■ Task set:
1. From the oral surgery consent form below, copy the passage from "CONSENT FOR ORAL" up to and including "bruising and pain.".
2. Continue the oral surgery consent form past its final line, writing in the same style.

■ Excerpt provided:
CONSENT FOR ORAL SURGERY
Please initial each paragraph after reading. If you have any questions, please ask your doctor BEFORE initialing.
You have the right to be informed about your diagnosis and planned surgery so that you can decide whether to have a procedure or not after knowing the risks and benefits. Your Planned Treatment:
_____________________________________________________________________________________________
Whether a procedure is easy or difficult, it is still a surgical procedure. All surgeries have some risks. They include the following and others:
_____ Swelling, bruising and pain.
_____ Possible infection that might need more treatment.
_____ Changes in the bite or difficulty in opening the mouth because of stress on the jaw joint
(TMJ) may happen.
_____ Possible damage to other teeth close to the ones being taken out, (more often those with large fillings or caps), or other tissues of the face or mouth might be harmed.
_____ It is very rare that the bones of the jaw will break, but it is possible in cases wher the teeth are buried very deep in their sockets.
_____ Healing could take longer.
_____ The place where the tooth was taken out could be very painful (dry socket).
_____ I might have a reaction to a medicine.
_____ Sharp ridges or bone splinters may form later at or near where the tooth was taken out. These may need another surgery to smooth or remove.
_____ The hole where the tooth had been might need more care, or small pieces of the tooth root might be left there to prevent damage to very important things like nerves or a sinus (a hollow place above your upper back teeth).

■ Information provided:
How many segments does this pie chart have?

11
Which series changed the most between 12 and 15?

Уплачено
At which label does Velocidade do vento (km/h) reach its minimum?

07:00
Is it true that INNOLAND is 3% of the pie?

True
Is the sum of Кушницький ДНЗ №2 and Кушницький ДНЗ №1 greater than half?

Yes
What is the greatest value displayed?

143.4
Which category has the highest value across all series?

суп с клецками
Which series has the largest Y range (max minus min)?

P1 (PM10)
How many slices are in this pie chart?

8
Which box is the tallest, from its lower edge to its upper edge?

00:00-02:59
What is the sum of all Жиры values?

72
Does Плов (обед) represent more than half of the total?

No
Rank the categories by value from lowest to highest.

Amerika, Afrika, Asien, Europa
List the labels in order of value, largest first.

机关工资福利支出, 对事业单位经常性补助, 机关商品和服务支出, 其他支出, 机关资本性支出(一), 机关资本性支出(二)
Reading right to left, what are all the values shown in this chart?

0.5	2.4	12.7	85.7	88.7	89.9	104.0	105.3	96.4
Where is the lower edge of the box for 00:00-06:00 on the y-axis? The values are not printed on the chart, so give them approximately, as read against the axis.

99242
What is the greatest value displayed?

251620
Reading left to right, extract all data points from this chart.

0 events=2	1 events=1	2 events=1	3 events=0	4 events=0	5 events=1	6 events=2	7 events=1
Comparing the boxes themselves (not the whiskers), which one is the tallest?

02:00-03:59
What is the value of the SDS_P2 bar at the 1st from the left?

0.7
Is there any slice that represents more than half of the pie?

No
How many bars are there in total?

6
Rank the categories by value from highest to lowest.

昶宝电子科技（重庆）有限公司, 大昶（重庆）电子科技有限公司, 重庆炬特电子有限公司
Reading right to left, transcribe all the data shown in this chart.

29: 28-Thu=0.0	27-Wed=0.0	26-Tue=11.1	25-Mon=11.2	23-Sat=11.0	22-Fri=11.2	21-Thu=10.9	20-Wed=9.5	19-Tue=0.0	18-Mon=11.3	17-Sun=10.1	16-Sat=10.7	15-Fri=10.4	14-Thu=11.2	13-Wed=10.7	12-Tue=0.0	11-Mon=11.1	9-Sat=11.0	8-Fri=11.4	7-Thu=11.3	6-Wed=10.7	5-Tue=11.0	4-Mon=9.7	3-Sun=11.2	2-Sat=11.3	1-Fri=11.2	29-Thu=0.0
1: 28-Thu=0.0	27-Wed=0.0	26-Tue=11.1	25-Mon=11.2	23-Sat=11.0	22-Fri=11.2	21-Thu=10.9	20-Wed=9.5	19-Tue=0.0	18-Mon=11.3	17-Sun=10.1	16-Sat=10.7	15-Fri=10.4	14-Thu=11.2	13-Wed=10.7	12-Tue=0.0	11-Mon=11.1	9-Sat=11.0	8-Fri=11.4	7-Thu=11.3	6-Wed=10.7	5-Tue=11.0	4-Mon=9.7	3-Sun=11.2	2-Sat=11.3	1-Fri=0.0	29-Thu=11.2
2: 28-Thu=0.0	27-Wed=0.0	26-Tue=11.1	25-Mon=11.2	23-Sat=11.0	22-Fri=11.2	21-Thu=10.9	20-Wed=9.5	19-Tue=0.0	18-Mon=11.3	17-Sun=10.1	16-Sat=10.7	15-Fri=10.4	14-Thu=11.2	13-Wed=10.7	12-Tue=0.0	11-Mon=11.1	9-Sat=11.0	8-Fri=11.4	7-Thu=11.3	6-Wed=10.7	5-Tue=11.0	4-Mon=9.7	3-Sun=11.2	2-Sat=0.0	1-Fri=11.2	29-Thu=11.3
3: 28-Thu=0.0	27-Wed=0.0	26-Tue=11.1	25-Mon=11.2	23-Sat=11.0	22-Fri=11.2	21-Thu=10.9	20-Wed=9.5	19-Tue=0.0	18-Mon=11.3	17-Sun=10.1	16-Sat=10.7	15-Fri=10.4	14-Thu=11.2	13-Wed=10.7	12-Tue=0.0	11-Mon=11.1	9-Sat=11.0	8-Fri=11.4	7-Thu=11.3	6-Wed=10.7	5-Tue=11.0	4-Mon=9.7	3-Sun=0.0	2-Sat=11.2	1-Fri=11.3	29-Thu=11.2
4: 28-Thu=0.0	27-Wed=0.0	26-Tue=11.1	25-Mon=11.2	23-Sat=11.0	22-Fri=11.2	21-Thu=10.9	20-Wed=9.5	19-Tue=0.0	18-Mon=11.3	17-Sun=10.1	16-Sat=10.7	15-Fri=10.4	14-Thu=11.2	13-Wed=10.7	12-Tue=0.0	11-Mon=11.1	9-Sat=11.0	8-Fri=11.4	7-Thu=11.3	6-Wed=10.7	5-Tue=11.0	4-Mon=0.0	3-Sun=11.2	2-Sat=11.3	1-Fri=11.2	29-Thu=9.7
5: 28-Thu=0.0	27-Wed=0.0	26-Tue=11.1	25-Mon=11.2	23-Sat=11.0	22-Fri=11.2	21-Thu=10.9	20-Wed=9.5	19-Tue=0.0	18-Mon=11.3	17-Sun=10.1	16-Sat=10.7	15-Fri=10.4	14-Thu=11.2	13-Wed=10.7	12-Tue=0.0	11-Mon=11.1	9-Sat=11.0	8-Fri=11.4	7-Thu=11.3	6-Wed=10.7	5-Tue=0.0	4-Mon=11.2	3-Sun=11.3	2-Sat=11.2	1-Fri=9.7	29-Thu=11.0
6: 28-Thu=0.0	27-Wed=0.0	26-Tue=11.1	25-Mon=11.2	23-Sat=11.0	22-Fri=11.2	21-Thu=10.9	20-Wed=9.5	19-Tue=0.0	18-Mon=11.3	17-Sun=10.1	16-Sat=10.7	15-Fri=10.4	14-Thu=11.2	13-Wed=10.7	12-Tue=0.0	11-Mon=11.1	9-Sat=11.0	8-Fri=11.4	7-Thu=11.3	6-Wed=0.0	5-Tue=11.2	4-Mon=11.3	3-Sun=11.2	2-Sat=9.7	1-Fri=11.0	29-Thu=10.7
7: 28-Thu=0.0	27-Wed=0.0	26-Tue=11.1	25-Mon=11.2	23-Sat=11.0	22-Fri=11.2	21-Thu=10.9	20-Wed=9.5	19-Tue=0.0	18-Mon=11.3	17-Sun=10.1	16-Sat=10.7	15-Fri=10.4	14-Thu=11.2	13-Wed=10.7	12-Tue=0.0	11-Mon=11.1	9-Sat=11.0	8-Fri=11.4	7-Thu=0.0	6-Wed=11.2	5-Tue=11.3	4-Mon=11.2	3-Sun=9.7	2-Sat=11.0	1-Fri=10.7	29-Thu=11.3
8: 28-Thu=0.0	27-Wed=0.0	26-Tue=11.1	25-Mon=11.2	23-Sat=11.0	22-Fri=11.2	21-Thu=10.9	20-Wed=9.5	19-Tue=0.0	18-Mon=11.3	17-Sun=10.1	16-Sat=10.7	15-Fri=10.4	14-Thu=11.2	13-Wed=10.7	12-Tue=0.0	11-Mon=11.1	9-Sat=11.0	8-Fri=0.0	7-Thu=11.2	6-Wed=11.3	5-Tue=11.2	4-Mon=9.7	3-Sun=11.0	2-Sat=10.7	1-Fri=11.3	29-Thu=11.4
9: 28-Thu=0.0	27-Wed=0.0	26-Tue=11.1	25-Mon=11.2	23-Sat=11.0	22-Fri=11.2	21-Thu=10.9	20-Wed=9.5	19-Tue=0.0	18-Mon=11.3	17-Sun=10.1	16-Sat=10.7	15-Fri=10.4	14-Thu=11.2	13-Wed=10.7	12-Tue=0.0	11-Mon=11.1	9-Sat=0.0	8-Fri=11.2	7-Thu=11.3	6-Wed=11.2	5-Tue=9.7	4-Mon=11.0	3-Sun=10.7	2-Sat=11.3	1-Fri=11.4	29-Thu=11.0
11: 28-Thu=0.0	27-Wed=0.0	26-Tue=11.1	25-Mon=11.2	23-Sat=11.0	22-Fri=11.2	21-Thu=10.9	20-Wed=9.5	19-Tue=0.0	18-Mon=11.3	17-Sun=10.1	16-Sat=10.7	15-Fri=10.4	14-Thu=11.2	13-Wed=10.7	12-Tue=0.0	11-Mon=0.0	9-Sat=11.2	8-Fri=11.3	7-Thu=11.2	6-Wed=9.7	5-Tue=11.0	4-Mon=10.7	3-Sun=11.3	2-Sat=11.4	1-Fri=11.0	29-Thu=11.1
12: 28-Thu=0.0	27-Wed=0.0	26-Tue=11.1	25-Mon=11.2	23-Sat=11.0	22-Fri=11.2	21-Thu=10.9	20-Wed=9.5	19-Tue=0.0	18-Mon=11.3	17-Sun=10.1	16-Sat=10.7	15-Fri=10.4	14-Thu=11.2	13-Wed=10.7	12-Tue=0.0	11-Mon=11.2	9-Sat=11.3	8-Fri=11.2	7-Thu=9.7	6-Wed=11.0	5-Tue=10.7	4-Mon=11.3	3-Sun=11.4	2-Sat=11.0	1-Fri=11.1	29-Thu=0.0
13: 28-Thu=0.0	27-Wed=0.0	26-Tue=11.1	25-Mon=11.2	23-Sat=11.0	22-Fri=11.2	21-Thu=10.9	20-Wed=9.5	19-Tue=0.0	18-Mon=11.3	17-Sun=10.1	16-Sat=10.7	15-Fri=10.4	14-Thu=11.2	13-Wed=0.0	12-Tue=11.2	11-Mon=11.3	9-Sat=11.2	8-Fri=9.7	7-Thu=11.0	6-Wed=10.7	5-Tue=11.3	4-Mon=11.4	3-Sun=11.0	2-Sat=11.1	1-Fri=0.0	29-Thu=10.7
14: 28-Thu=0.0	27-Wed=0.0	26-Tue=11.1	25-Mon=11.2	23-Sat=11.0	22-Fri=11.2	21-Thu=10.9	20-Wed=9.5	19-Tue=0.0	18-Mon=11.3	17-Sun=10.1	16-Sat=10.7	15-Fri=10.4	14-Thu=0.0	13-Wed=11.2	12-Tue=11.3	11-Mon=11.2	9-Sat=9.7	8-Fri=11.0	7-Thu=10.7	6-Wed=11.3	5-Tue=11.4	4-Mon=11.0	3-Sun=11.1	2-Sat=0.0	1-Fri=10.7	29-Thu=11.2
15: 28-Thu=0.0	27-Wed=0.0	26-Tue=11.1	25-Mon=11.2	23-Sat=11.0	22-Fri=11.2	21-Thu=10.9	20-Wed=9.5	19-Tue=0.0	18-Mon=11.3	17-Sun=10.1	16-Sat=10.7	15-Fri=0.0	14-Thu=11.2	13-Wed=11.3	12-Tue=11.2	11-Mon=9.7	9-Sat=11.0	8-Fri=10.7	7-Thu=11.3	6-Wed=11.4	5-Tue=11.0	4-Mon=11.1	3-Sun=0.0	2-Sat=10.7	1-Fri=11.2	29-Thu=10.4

■ Responses by item number:
1.
CONSENT FOR ORAL SURGERY
Please initial each paragraph after reading. If you have any questions, please ask your doctor BEFORE initialing.
You have the right to be informed about your diagnosis and planned surgery so that you can decide whether to have a procedure or not after knowing the risks and benefits. Your Planned Treatment:
_____________________________________________________________________________________________
Whether a procedure is easy or difficult, it is still a surgical procedure. All surgeries have some risks. They include the following and others:
_____ Swelling, bruising and pain.

2.
_____ Upper back teeth are often close to the sinus and sometimes the tooth or a piece of root can get into the sinus and need more treatment. An opening may occur from the sinus into the mouth that may need more treatment.
_____ The roots of the lower teeth might be very close to the sensory nerve and after the surgery; there might be pain or a numb feeling in the chin, lip, cheek, gums, teeth or tongue. It is possible that you might lose your sense of taste. This might last for weeks or months and can be permanent.
_____ Tissue could be unexpectedly found that is deemed necessary for pathological examination to rule out or adaquetly work up any pathological process. I give my consent to have the tissue submitted.
_____ I consent to have topical or local anesthesia administered for any procedure where it is deemed necessary.
_____ If I am having a socket graft (bone graft) procedure, I have been informed to my satisfaction of the nature of the graft material to be used.
_____ I recognize that the office policy of this facility is to not electively treat patients with advanced directive, Do Not Resuscitate (DNR) orders. If I have such an order, I waive it and agree to be resuscitated for this anesthesia / surgical procedure.